**Exercise description**: The entries are to be reproduced verbatim, and their pictures left out.

**Record extracts**:
* * * * * * *
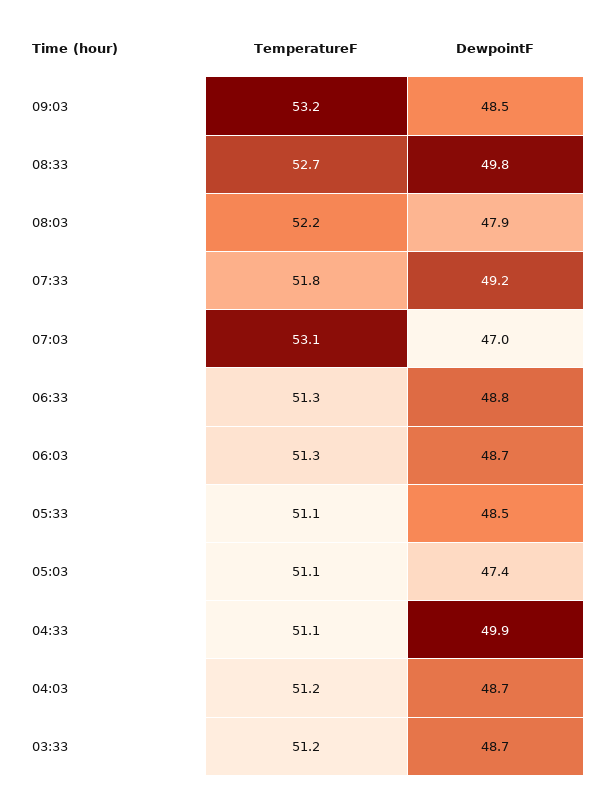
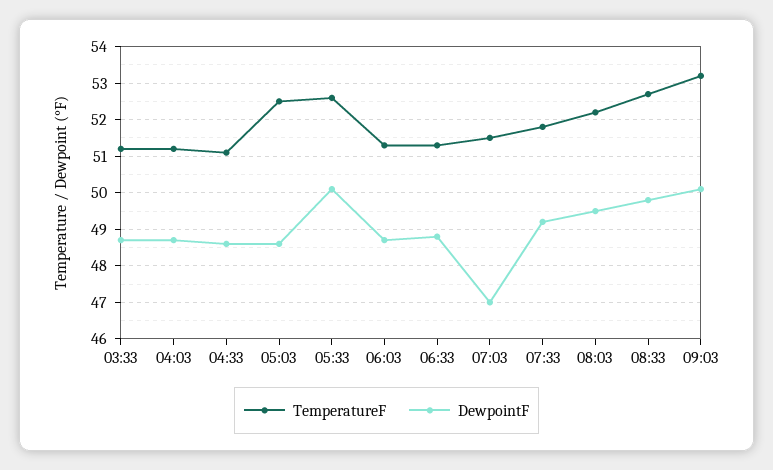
  {
    "TemperatureF": {
      "09:03": 53.2,
      "08:33": 52.7,
      "08:03": 52.2,
      "07:33": 51.8,
-     "07:03": 53.1,
+     "07:03": 51.5,
      "06:33": 51.3,
      "06:03": 51.3,
-     "05:33": 51.1,
+     "05:33": 52.5,
-     "05:03": 51.1,
+     "05:03": 52.5,
      "04:33": 51.1,
      "04:03": 51.2,
      "03:33": 51.2
    },
    "DewpointF": {
-     "09:03": 48.5,
+     "09:03": 50,
      "08:33": 49.8,
-     "08:03": 47.9,
+     "08:03": 49.5,
      "07:33": 49.2,
      "07:03": 47,
      "06:33": 48.8,
      "06:03": 48.7,
-     "05:33": 48.5,
+     "05:33": 50,
-     "05:03": 47.4,
+     "05:03": 48.5,
-     "04:33": 49.9,
+     "04:33": 48.5,
      "04:03": 48.7,
      "03:33": 48.7
    }
  }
* * * * * * *
**Completed task**:
  {
    "TemperatureF": {
      "09:03": 53.2,
      "08:33": 52.7,
      "08:03": 52.2,
      "07:33": 51.8,
-     "07:03": 53.1,
+     "07:03": 51.5,
      "06:33": 51.3,
      "06:03": 51.3,
-     "05:33": 51.1,
+     "05:33": 52.5,
-     "05:03": 51.1,
+     "05:03": 52.5,
      "04:33": 51.1,
      "04:03": 51.2,
      "03:33": 51.2
    },
    "DewpointF": {
-     "09:03": 48.5,
+     "09:03": 50,
      "08:33": 49.8,
-     "08:03": 47.9,
+     "08:03": 49.5,
      "07:33": 49.2,
      "07:03": 47,
      "06:33": 48.8,
      "06:03": 48.7,
-     "05:33": 48.5,
+     "05:33": 50,
-     "05:03": 47.4,
+     "05:03": 48.5,
-     "04:33": 49.9,
+     "04:33": 48.5,
      "04:03": 48.7,
      "03:33": 48.7
    }
  }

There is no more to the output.